◆ Task instructions
Only the line containing "时，Android Studio 会切换到" and those after it, up to the end of the records below, are to be set down, exactly as written.

◆ Provided records
- - - - - - -

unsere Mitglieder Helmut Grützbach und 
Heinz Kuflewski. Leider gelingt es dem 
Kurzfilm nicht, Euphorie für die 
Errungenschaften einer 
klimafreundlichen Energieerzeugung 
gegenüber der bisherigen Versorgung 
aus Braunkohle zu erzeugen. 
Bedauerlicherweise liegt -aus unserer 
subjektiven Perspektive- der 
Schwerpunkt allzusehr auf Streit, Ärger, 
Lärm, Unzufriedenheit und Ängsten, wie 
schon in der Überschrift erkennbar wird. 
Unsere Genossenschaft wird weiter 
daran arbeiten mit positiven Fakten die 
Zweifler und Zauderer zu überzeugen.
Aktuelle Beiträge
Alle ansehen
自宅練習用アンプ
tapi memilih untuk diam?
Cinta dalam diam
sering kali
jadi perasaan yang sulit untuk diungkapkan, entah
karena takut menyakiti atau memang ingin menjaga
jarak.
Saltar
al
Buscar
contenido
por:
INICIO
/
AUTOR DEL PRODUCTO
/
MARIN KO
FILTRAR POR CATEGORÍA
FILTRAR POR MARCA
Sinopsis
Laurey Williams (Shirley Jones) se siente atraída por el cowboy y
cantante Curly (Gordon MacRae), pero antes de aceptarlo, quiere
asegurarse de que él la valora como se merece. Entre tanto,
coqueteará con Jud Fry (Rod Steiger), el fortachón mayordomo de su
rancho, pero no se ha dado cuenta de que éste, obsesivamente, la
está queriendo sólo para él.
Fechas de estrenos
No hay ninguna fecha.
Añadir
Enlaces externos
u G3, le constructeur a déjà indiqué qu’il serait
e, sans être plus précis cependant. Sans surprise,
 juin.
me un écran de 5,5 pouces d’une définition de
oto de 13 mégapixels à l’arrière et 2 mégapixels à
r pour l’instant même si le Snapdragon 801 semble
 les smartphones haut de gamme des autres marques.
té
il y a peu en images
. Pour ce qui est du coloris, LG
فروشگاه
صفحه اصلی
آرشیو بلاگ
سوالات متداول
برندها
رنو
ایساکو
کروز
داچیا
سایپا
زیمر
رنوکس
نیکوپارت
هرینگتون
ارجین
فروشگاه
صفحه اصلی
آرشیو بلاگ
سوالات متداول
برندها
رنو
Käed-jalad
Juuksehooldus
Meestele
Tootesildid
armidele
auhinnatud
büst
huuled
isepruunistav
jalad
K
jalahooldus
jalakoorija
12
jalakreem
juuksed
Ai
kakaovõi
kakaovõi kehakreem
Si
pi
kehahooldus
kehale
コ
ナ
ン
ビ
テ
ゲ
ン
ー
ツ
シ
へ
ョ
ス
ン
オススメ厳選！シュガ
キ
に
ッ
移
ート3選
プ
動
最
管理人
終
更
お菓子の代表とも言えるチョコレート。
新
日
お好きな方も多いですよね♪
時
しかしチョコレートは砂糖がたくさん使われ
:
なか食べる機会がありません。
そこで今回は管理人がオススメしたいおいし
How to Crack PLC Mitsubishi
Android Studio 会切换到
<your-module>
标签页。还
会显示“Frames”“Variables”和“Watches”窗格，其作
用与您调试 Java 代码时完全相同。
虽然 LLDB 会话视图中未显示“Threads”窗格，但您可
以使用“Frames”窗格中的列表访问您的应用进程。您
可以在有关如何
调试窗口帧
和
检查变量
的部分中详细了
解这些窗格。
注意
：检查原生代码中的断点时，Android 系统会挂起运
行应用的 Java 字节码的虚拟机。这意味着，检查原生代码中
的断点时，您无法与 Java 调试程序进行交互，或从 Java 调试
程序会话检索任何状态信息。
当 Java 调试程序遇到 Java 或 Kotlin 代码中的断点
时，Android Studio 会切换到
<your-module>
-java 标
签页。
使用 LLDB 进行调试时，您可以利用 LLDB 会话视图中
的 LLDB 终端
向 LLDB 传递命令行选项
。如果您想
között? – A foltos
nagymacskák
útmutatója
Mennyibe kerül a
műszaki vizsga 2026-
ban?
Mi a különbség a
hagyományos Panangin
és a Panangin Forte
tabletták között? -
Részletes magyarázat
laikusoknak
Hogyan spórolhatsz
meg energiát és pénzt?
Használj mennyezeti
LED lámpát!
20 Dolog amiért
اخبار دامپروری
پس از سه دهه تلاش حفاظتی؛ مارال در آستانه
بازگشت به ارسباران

- - - - - - -

◆ Finished task
时，Android Studio 会切换到
<your-module>
-java 标
签页。
使用 LLDB 进行调试时，您可以利用 LLDB 会话视图中
的 LLDB 终端
向 LLDB 传递命令行选项
。如果您想
között? – A foltos
nagymacskák
útmutatója
Mennyibe kerül a
műszaki vizsga 2026-
ban?
Mi a különbség a
hagyományos Panangin
és a Panangin Forte
tabletták között? -
Részletes magyarázat
laikusoknak
Hogyan spórolhatsz
meg energiát és pénzt?
Használj mennyezeti
LED lámpát!
20 Dolog amiért
اخبار دامپروری
پس از سه دهه تلاش حفاظتی؛ مارال در آستانه
بازگشت به ارسباران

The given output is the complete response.